Getting to her feet and crossing to the dressing table, she opened
the lid of the walnut box where she had taken to keeping them. It was something he had brought back for her on one of his spells of leave that first year he had been in France. She remembered him telling her that he’d been given it by an old lady in a village, who had been grateful for something he had done for her. She could no longer recall the precise deed, and it didn’t matter; the patterns on the wood were beautiful and she had loved it at first sight.
On the point of placing the valentine’s card on top of the uppermost envelope, she stopped, moved to pull one of them from the bundle. Smiling at the wayward nature of his handwriting on the front, she tugged out the sheet of paper from inside.
My Darling Wife. She glanced to the date. January 1915; the war would barely have got going.
I can’t put into words how much I enjoyed being on leave with you. Tearing myself away to return to this place was the hardest thing I ever had to do. I felt so proud to be walking around London with you on my arm, seeing the sights. It made all of this business over here seem unreal. How I wish that it was.
I know every husband swears he has the best wife in the world, but I truly do. There isn’t a moment in the day when I don’t think of you, and it keeps me going to know that you think of me, too. Not long, I am sure, and I will be back with you, making a new life with you and raising our family. Every night I pray that if there is to be no ending to this war just yet, then I shall at least have more leave again soon. Keep me in your prayers, as I will you, Your loving husband, Luke.

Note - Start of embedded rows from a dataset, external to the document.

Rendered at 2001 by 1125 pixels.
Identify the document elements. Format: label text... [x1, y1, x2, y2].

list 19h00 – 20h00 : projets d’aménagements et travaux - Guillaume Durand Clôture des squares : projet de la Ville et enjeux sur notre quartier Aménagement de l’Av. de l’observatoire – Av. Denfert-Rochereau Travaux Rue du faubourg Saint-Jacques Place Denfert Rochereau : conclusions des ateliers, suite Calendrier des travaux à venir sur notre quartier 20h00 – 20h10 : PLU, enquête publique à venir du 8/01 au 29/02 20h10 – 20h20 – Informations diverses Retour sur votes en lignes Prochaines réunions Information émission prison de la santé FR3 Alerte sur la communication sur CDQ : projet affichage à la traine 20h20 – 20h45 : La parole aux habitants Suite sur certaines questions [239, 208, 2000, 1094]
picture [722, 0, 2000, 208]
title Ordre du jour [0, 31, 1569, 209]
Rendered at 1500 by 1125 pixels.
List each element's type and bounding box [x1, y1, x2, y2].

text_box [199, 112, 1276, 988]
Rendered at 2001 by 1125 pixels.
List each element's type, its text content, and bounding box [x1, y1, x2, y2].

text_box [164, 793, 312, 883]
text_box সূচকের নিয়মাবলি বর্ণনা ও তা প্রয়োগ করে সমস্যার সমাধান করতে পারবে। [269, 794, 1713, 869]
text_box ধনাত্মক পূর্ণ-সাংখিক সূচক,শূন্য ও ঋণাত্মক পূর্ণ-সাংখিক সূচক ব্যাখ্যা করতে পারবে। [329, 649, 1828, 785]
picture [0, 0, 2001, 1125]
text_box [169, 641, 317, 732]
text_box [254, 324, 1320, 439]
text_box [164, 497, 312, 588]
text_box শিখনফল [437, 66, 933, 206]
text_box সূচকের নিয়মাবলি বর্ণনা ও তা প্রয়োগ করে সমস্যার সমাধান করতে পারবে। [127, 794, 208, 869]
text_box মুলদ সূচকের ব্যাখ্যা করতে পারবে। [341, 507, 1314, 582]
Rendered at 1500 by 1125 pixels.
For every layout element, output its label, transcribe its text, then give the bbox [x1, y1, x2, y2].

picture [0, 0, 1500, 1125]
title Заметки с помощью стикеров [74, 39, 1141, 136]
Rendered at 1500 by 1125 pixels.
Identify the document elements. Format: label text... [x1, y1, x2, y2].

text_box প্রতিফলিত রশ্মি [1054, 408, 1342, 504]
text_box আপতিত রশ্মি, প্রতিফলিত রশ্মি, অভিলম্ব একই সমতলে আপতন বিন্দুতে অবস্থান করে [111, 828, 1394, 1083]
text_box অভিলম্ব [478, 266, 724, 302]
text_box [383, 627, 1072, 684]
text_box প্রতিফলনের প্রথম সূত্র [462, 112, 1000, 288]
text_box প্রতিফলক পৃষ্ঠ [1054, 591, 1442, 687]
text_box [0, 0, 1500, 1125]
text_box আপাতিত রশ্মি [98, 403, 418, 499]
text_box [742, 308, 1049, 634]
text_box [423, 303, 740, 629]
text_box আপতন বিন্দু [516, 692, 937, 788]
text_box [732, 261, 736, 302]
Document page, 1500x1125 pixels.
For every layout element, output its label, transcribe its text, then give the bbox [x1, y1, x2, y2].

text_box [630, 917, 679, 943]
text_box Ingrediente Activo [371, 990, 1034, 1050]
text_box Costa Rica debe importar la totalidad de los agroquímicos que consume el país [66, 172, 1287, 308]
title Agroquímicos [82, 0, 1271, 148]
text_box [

Spotting that a tear had fallen from her cheek and landed, directly upon the spot where he had written his name, smudging the ink and spreading it out across the bottom of the page, she let out a low moan. Then, clutching his letter to her chest, she doubled over, the pain searing through her insides too much to bear. She had thought she was getting over it. She had thought she had made peace with the fact that he was gone. But it was clear now that she hadn’t. At that precise moment, she couldn’t see how she would ever get over it. Without Luke, life would never be the same again.